Basically, if you grew up in the late '70s or even caught the 2016 remake, there is one face you definitely remember. It isn’t just Kunta Kinte. It’s the guy with the green bowler hat, the swagger of a rock star, and a bird under his arm. Chicken George from Roots is, honestly, one of the most polarizing and complex figures in American television history.
Some people saw him as a "sell-out" because he lived a life of relative privilege compared to the field hands. Others saw him as the ultimate survivor. But here’s the thing: most of what people think they know about him is a mix of Hollywood flair and Alex Haley’s "faction" (that weird mix of fact and fiction).
The Real Man Behind the Legend
You’ve probably wondered if he was a real person. He was. Mostly. His name was George Lea. Born around 1806 in North Carolina, the real George wasn’t just a character in a book. He was the son of Kizzy and, most likely, her owner Tom Lea. This wasn’t some star-crossed romance; it was the brutal reality of the plantation system.
George earned his nickname for a reason. He was a master trainer of gamecocks. In the 1800s, cockfighting was the equivalent of the NFL for the Southern gentry. If you had a winning bird, you had status. George was so good at it that he became indispensable to Tom Lea.
That’s where the "privilege" came in.
He didn't spend his days picking cotton until his fingers bled. He traveled. He saw the world outside the fence. He wore fine clothes. But don't get it twisted—he was still property. Ben Vereen, who played him in the 1977 miniseries, captured this perfectly. You could see the internal war in his eyes. He was playing a role to keep his family safe, even while his biological father used him as a gambling chip.
The 1977 vs. 2016 Performance
In 1977, Ben Vereen gave us a Chicken George who was flamboyant and theatrical. It made sense for the time. TV was different then. Fast forward to 2016, and Regé-Jean Page (before he was the Bridgerton heartthrob) took over.
Page’s version felt darker. He played George as someone who knew exactly how the world viewed him and used his "showman" persona as a literal suit of armor. In the remake, the relationship between George and Tom Lea (Jonathan Rhys Meyers) is much more jagged.
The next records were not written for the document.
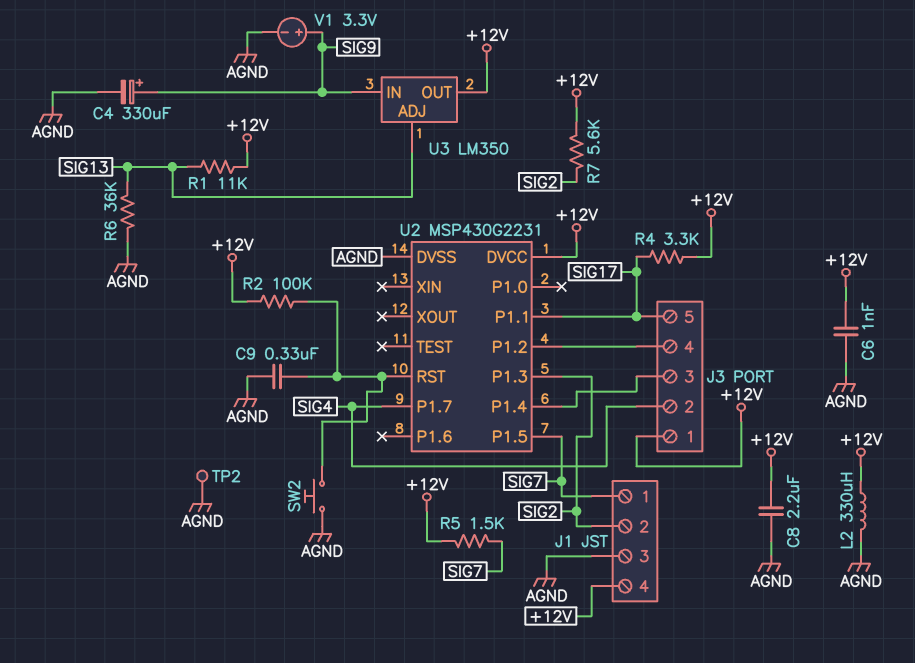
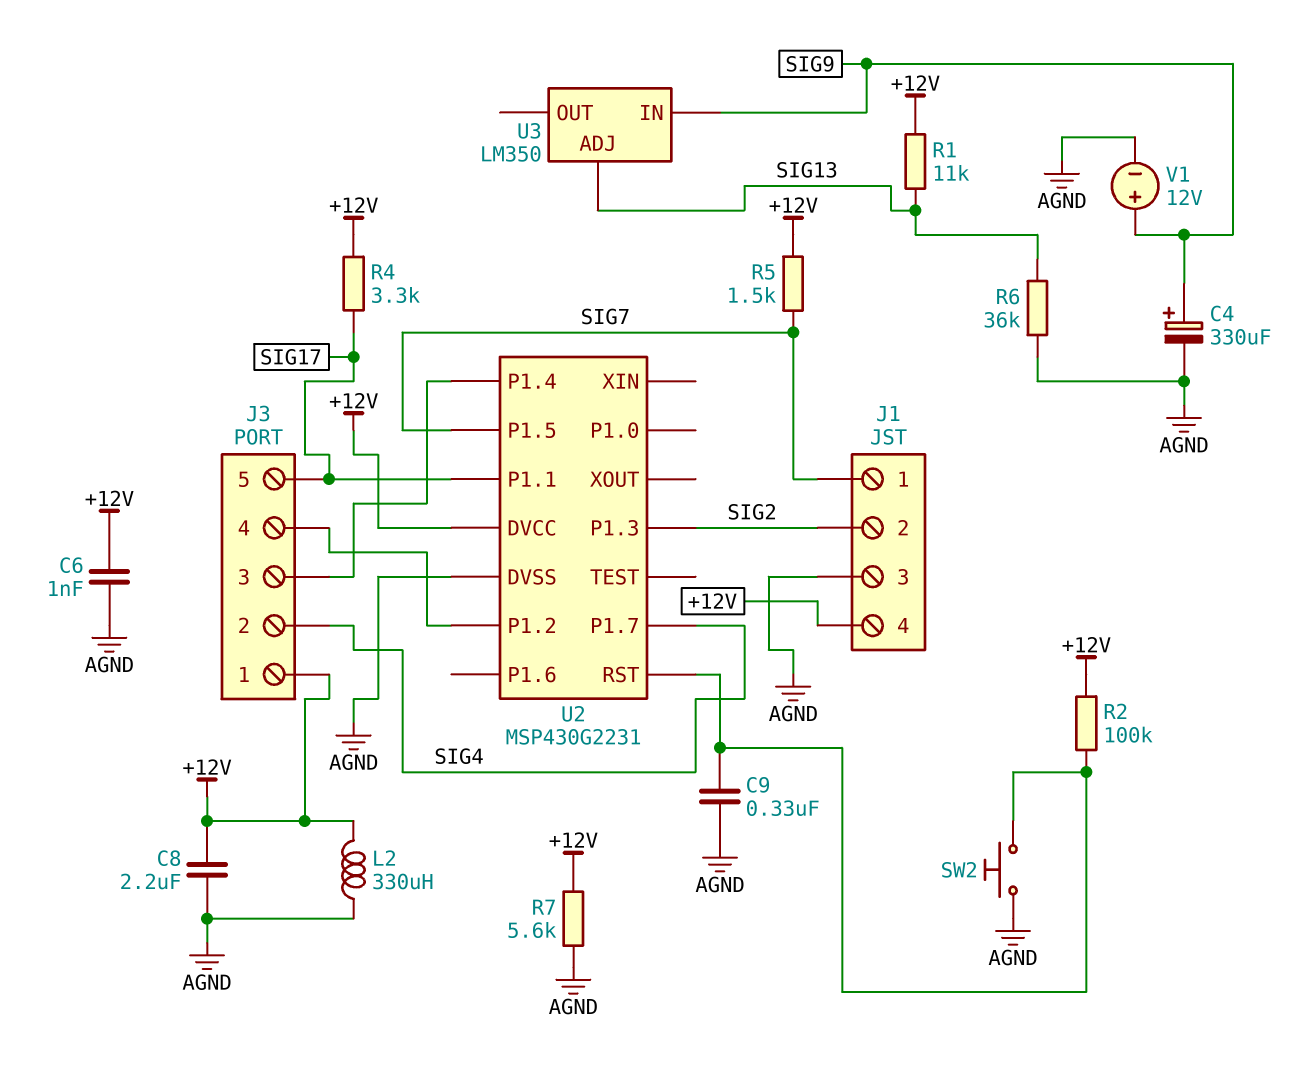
R7: 5.6k (+12V, SIG2) -> 5.6k (+12V, AGND)
TP2: test point (AGND) -> none
U3 pin OUT: +12V -> none
V1: 3.3V (plus SIG9, minus AGND) -> 12V (plus SIG9, minus AGND)

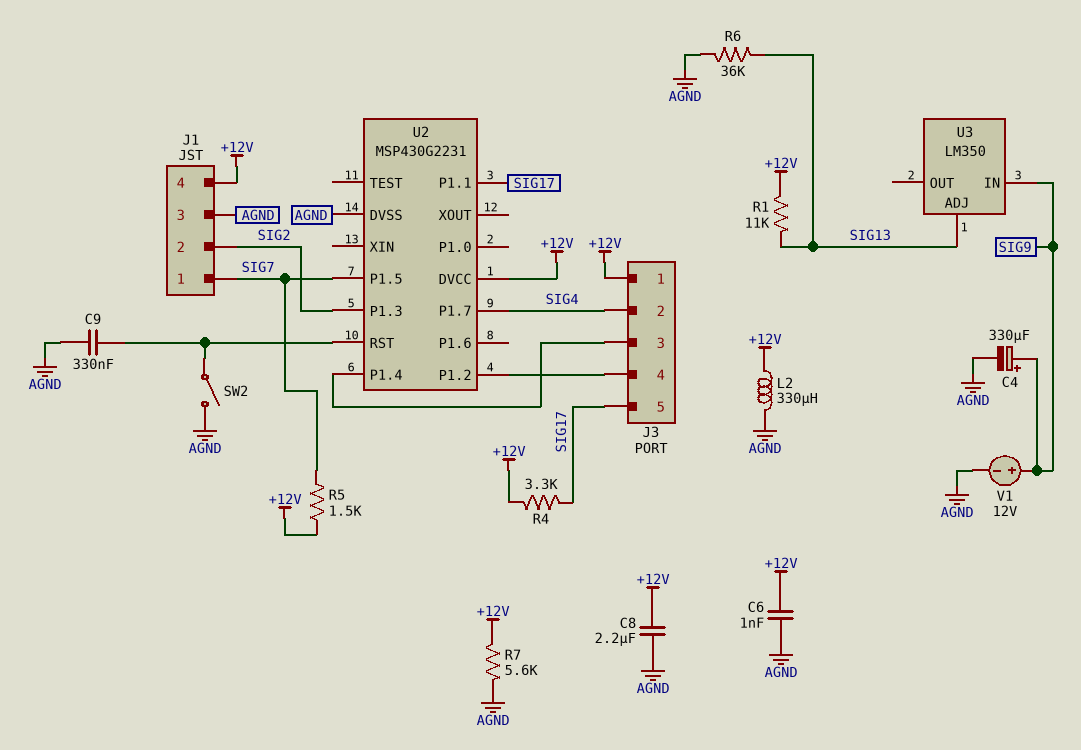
R2: 100k (+12V, U2/RST) -> none
SW2: button (AGND, U2/RST) -> switch (AGND, U2/RST)

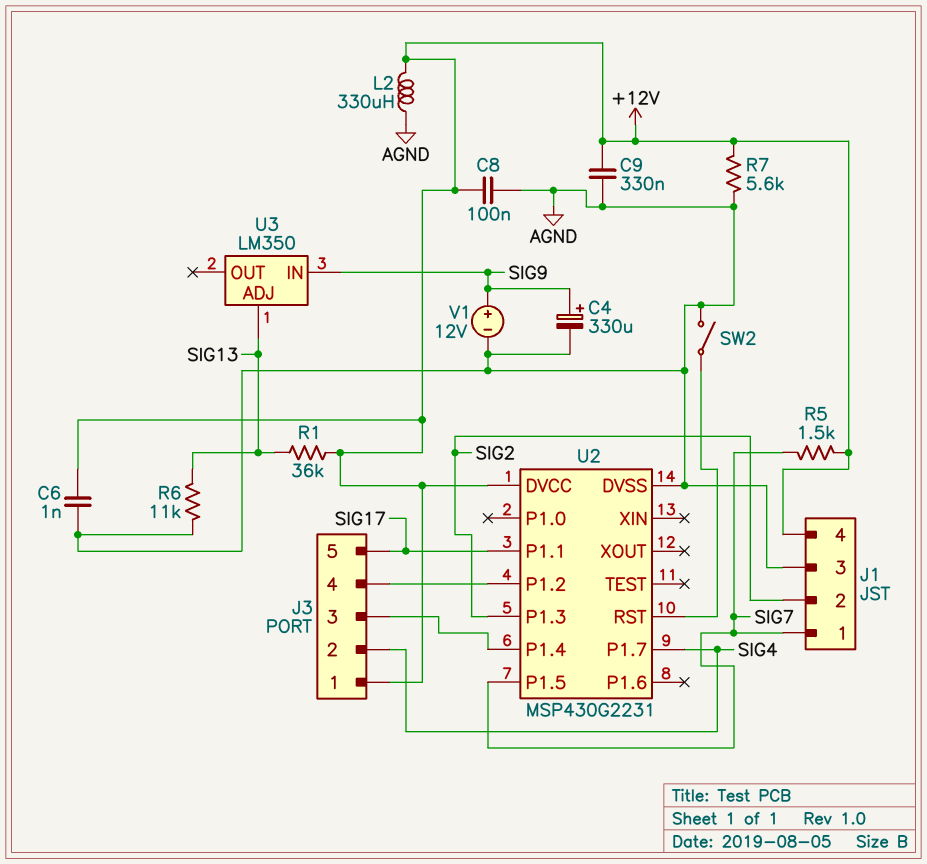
C8: 2.2uF (+12V, AGND) -> 100nF (+12V, AGND)
C9: 330nF (AGND, U2/RST) -> 330nF (+12V, AGND)
R1: 11k (+12V, SIG13) -> 36k (+12V, SIG13)
R4: 3.3k (+12V, SIG17) -> none
R6: 36k (AGND, SIG13) -> 11k (AGND, SIG13)

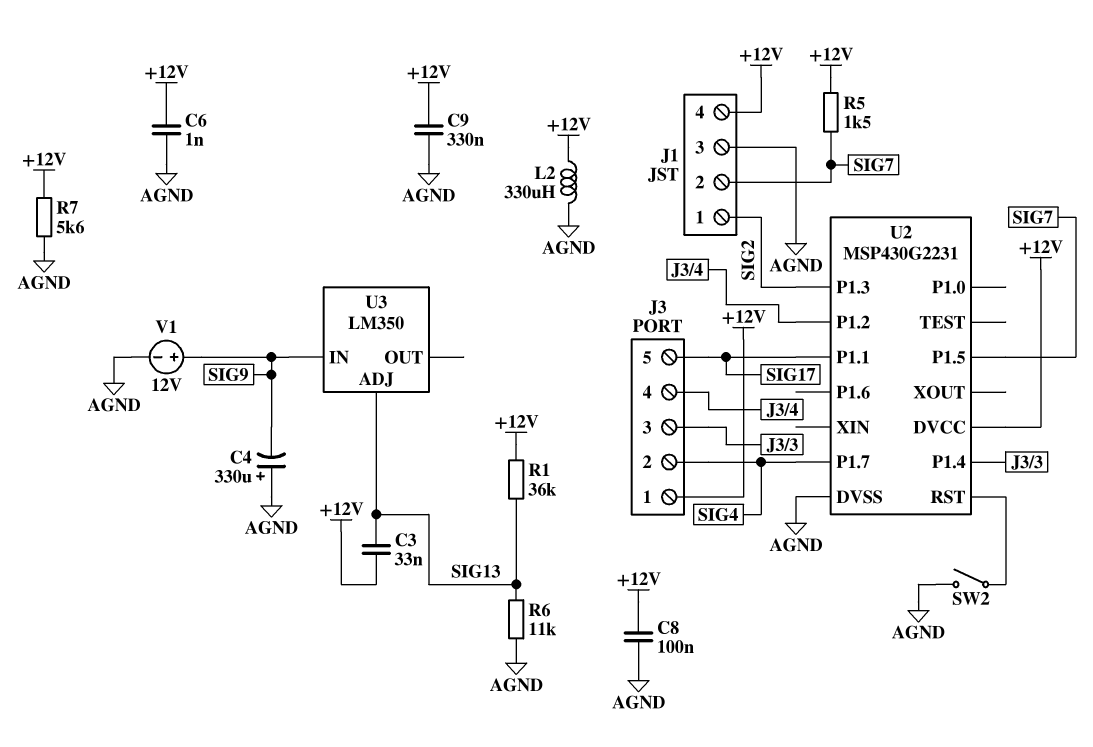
C3: none -> 33nF (+12V, SIG13)
C4: 330uF (plus SIG9, minus AGND) -> 330uF (plus AGND, minus SIG9)
J1 pin 1: SIG7 -> SIG2
J1 pin 2: SIG2 -> SIG7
You see the desperation of a son wanting a father’s love and the cold reality of a master who only sees a high-performing asset.
Did He Actually Win His Freedom?
This is where the history gets a bit murky compared to the show. In the series, there’s this high-stakes bet. If George wins a big fight in England, he gets his freedom. He goes, he wins, and he eventually makes it back to America.
The real-life George Lea did indeed spend time in England. Think about that for a second. An enslaved man from North Carolina crossing the Atlantic in the mid-19th century. He was there for years, training birds for a British aristocrat to pay off Tom Lea's debts.
He eventually returned to the U.S. as a free man. But the "freedom" he found wasn't a fairy tale. He came back to find his family sold off. He spent years tracking them down. He wasn't just a guy who liked birds; he was the bridge that brought the family from the Carolinas to Tennessee.
What Historians Say Now
You've gotta be careful with the "facts" in Roots. Alex Haley was sued for plagiarism, and genealogists have poked a lot of holes in the Kunta Kinte lineage. For instance, some researchers found that the timing of Kizzy’s birth and George’s birth doesn't perfectly align with the records of the Lea plantation.
Does that matter?
Kinda. If you’re looking for a strict biography, Roots isn't it. But as a cultural touchstone, the character of Chicken George from Roots represents the "middle man" of slavery. He’s the guy who had to be smarter, louder, and more charming just to keep his head above water. He used a "white man's sport" to buy a Black family's future.
The Legacy of the Green Bowler Hat
George is the reason the family survived into the 20th century. He was the "backbone," as some family descendants call him. He eventually led the clan to Henning, Tennessee, where Alex Haley would later sit on a porch and hear these stories.
If you want to understand the impact of this character, look at how he handled his return from England. He could have stayed there. He was technically free on British soil. But he came back. He came back to a country that didn't want him, just to find the people he loved.
Actionable Insights for History Buffs:
- Visit the Alex Haley Museum: If you're ever in Henning, Tennessee, the museum is in Haley's childhood home. They have artifacts and more context on the real George Lea.
- Watch the 1977 and 2016 versions back-to-back: Specifically, look at the "English" episodes. The shift in how George's psychological state is portrayed tells you everything about how our understanding of slave psychology has evolved.
- Research the "Griot" tradition: Understand that while the names and dates in Roots might be shaky, the method of passing down history through oral storytelling—which George is depicted doing—is a very real and verified West African tradition.
- Look into the Tom Lea Plantation records: Public records in Caswell County, North Carolina, still hold the names of the families involved. It’s a sobering way to ground the fiction in reality.
The story of Chicken George isn't just about cockfighting or fancy hats. It's about the impossible choices people had to make to ensure their kids wouldn't have to make them. He was a performer because he had to be. He was "Chicken George" so his kids could just be Leas.